# ABOUT THIS TASK:
Return nothing but the lines from the one containing "ür Altorientalistik" through the end of the records below, exactly as they stand and without pictures.
(EXTRACTED RECORDS begins)
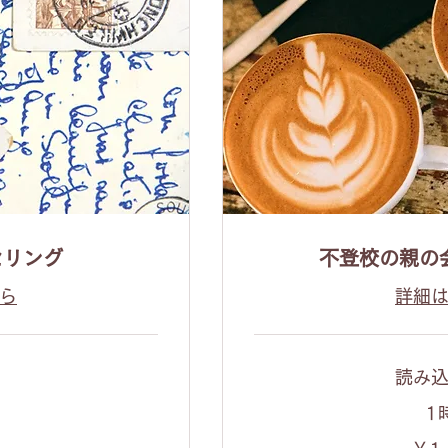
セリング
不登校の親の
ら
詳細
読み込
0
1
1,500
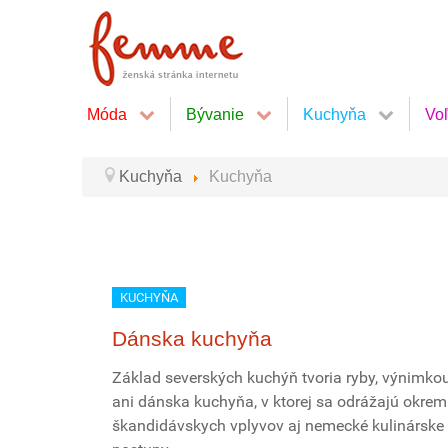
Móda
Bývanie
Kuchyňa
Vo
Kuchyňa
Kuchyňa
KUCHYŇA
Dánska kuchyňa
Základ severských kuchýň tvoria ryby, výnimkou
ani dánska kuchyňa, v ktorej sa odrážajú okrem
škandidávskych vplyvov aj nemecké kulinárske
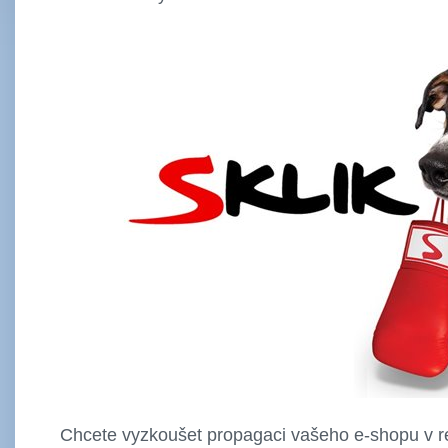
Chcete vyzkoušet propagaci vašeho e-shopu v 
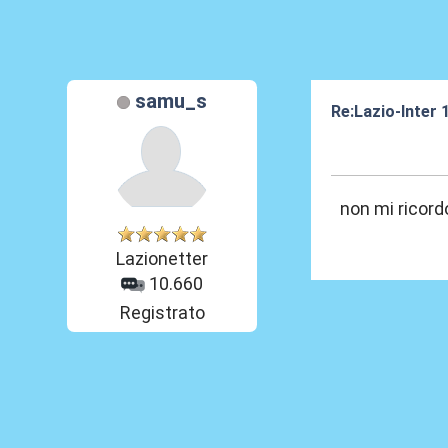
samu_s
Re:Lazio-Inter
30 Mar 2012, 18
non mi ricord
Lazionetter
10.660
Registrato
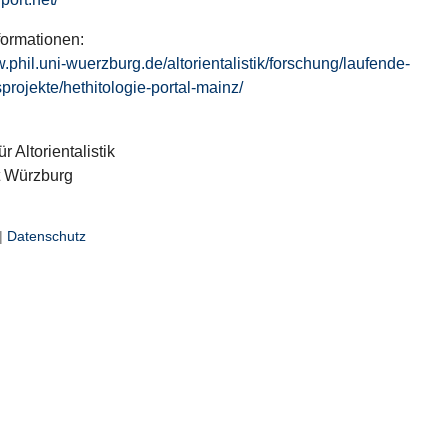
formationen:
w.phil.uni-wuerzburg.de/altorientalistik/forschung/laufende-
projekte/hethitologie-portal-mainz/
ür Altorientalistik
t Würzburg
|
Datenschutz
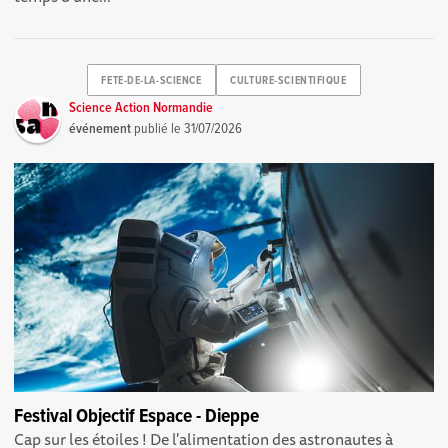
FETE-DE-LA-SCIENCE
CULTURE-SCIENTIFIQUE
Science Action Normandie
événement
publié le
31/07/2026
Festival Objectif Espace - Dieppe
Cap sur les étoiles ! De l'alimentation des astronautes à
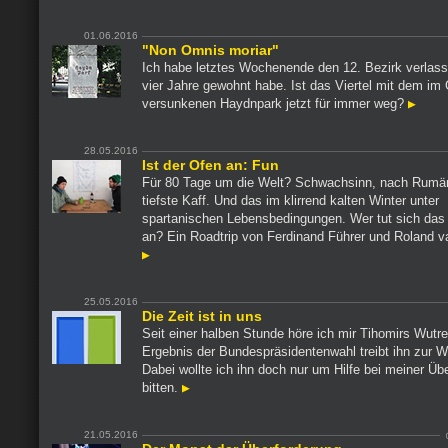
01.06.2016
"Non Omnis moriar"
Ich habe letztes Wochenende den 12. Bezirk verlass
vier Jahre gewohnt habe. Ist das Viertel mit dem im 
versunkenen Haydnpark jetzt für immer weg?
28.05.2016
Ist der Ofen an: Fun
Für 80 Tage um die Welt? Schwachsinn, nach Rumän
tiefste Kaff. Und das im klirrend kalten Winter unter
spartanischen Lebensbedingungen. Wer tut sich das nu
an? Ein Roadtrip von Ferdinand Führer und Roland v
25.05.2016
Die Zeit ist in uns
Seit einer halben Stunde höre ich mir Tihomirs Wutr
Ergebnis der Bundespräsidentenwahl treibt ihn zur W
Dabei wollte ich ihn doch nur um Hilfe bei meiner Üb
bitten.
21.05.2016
(EXTRACTED RECORDS ends)
# TASK RESULT:
ür Altorientalistik
t Würzburg
|
Datenschutz
FETE-DE-LA-SCIENCE
CULTURE-SCIENTIFIQUE
Science Action Normandie
événement
publié le
31/07/2026
Festival Objectif Espace - Dieppe
Cap sur les étoiles ! De l'alimentation des astronautes à
01.06.2016
"Non Omnis moriar"
Ich habe letztes Wochenende den 12. Bezirk verlass
vier Jahre gewohnt habe. Ist das Viertel mit dem im 
versunkenen Haydnpark jetzt für immer weg?
28.05.2016
Ist der Ofen an: Fun
Für 80 Tage um die Welt? Schwachsinn, nach Rumän
tiefste Kaff. Und das im klirrend kalten Winter unter
spartanischen Lebensbedingungen. Wer tut sich das nu
an? Ein Roadtrip von Ferdinand Führer und Roland v
25.05.2016
Die Zeit ist in uns
Seit einer halben Stunde höre ich mir Tihomirs Wutr
Ergebnis der Bundespräsidentenwahl treibt ihn zur W
Dabei wollte ich ihn doch nur um Hilfe bei meiner Üb
bitten.
21.05.2016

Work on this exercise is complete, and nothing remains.